What leaps out at me from this section is the absurdity (again) of
feeling that one has to prop up or defend something that we’ve defined
as eternal and immutable. How ridiculous! If there is some permanent “I”
within us, then what need does it have for defense? If such a thing
existed, it would persist irrespective of anything we did or did not do.
Watts spends a great deal of time on the importance of living the
present moment fully, and not letting desired future states obscure our
ability to enjoy and be fully present with what is. The difference
between someone who perpetually looks for fulfillment in the future and
someone who lives for the present couldn’t be more poignant than in this
passage about death:
When each moment becomes an expectation life is deprived
of fulfillment, and death is dreaded for it seems that here expectation
must come to an end. While there is life there is hope-and if one
lives on hope, death is indeed the end. But to the undivided mind, death
is another moment, complete like every moment, and cannot yield its
secret unless lived to the full.
This passage shows how the fear of death is mostly rooted in the fact
that it signals the end of our ability to expect a better, more pleasant
future. It shows that by a simple change of mindset, we can begin to leave this
fear behind. Imagine having a relationship with death that wasn’t
dominated by fear!
Then there’s this little zinger. Compare the following passages:
If it is true that man is necessarily motivated by the
pleasure-pain
principle, there is no point whatsoever in discussing human conduct.

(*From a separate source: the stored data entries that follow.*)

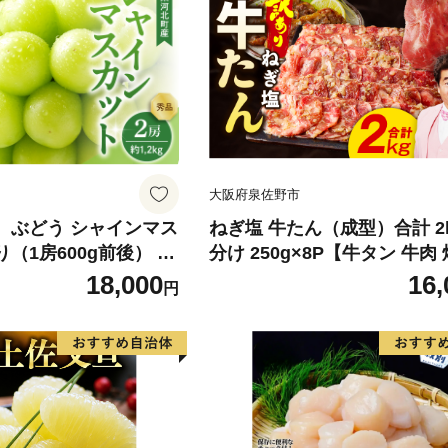
大阪府泉佐野市
】 ぶどう シャインマス
ねぎ塩 牛たん（成型）合計 2k
り（1房600g前後） 秀
分け 250g×8P【牛タン 牛肉
町産【山形eLab】 ka
薄切り 訳あり サイズ不揃い
18,000
16,
円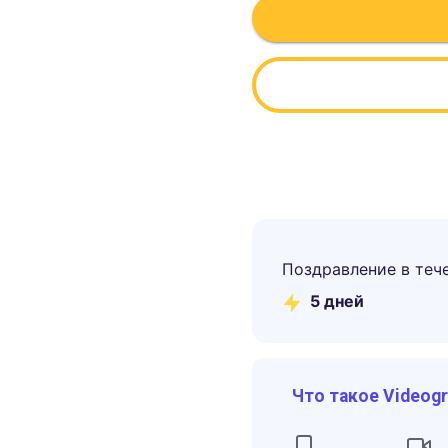
Поздравление в теч
5
дней
Что такое Videog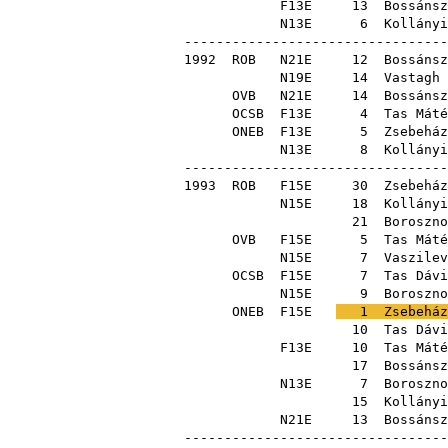
F13E
13
Bossánsz
N13E
6
Kollányi
---------------------------------
1992
ROB
N21E
12
Bossánsz
N19E
14
Vastagh 
OVB
N21E
14
Bossánsz
OCSB
F13E
4
Tas Máté
ONEB
F13E
5
Zsebeház
N13E
8
Kollányi
---------------------------------
1993
ROB
F15E
30
Zsebeház
N15E
18
Kollányi
21
Boroszno
OVB
F15E
5
Tas Máté
N15E
7
Vaszilev
OCSB
F15E
7
Tas Dávi
N15E
9
Boroszno
ONEB
F15E
1
Zsebeház
10
Tas Dávi
F13E
10
Tas Máté
17
Bossánsz
N13E
7
Boroszno
15
Kollányi
N21E
13
Bossánsz
---------------------------------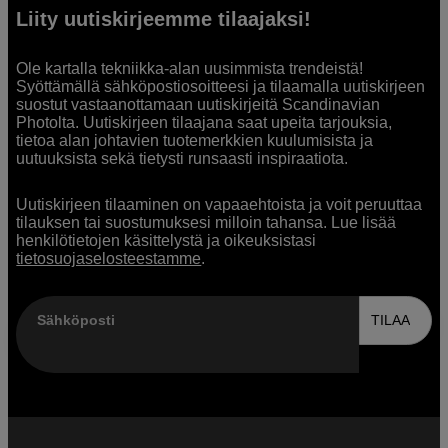
Liity uutiskirjeemme tilaajaksi!
Ole kartalla tekniikka-alan uusimmista trendeistä!
Syöttämällä sähköpostiosoitteesi ja tilaamalla uutiskirjeen
suostut vastaanottamaan uutiskirjeitä Scandinavian
Photolta. Uutiskirjeen tilaajana saat upeita tarjouksia,
tietoa alan johtavien tuotemerkkien kuulumisista ja
uutuuksista sekä tietysti runsaasti inspiraatiota.
Uutiskirjeen tilaaminen on vapaaehtoista ja voit peruuttaa
tilauksen tai suostumuksesi milloin tahansa. Lue lisää
henkilötietojen käsittelystä ja oikeuksistasi
tietosuojaselosteestamme
.
Sähköposti
TILAA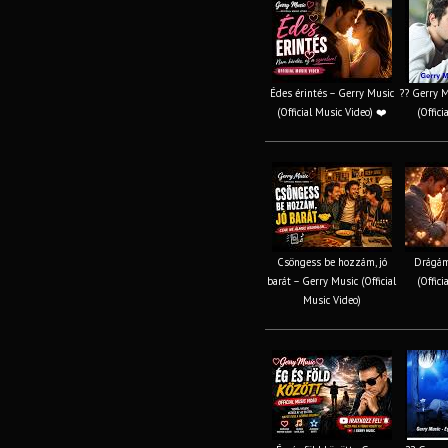
Édes érintés – Gerry Music
?? Gerry M
(Official Music Video) ❤️
(Offici
Csöngess be hozzám, jó
Drágám
barát – Gerry Music (Official
(Offici
Music Video)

Motivated conduct is determined conduct; it will be what it will be, no
matter what anyone has to say about it. There can be no creative
morality unless man has the possibility of freedom.
That citation, which says that ethics and morality make no sense if man
doesn’t have the freedom to make choices, is from “Wisdom of
Insecurity”. Then:
You are deluded to assume that you are reading this of
your own free
will. My friend, you had no choice but to read this! Will is not the
action of a being; it is the end product of a process. […] Whatever
you do is just a result of complex programming.
This counterpoint is from
Ajahn Brahm’s book on jhana practice,
“Mindfulness, Bliss, and Beyond”, which I reviewed
here. Ajahn Brahm
subscribes to the view that free will is an illusion, and that our
behavior and apparent choices are indeed fully determined by present
conditions and our past conditioning. I’d love to get these two in a
room and ask them to debate the topic of choice. Or maybe not…
Finally, consider Watts’ description of hell:
Hell, or “everlasting damnation” is not the
everlastingness of time
going on forever, but of the unbroken circle, the continuity and
frustration of going round and round in pursuit of something which can
never be attained.
I might clarify this definition of hell as threefold, comprised of
seeking for pleasure but remaining unfulfilled, running from pain but
never being able to avoid it, and looking to the future for fulfillment
without ever being present at that future. As such, I think this is a
perfectly apt description of many people’s lives, and a good way to
understand why a lot of people find themselves frustrated, angry,
self-absorbed, and suffering from existential angst.
In conclusion, I have to once again say how delighted I am with “Wisdom
of Insecurity”, and how heartily I recommend it to others. It’s amusing,
quotable, succinct, and very deeply profound. It impresses me as much
today, after seven years of Buddhist study and practice, as it did on
day one.
I am truly amazed that it was written sixty years ago, by someone who
was only 36 years old. It contains an amazing amount of wisdom in a very
tidy little package. Well, except for the single ugliest cover ever
created by man.
Ironically, one final surprise is that all that wisdom didn’t
necessarily help its author. In the ’60s, long after this book was published, Alan Watts experimented with
mescaline and LSD, and became something of an advocate of marijuana. He
became an alcoholic, went through three marriages, and died of heart
failure at 58 years of age.
But then it is the nature of all things to change, isn’t it?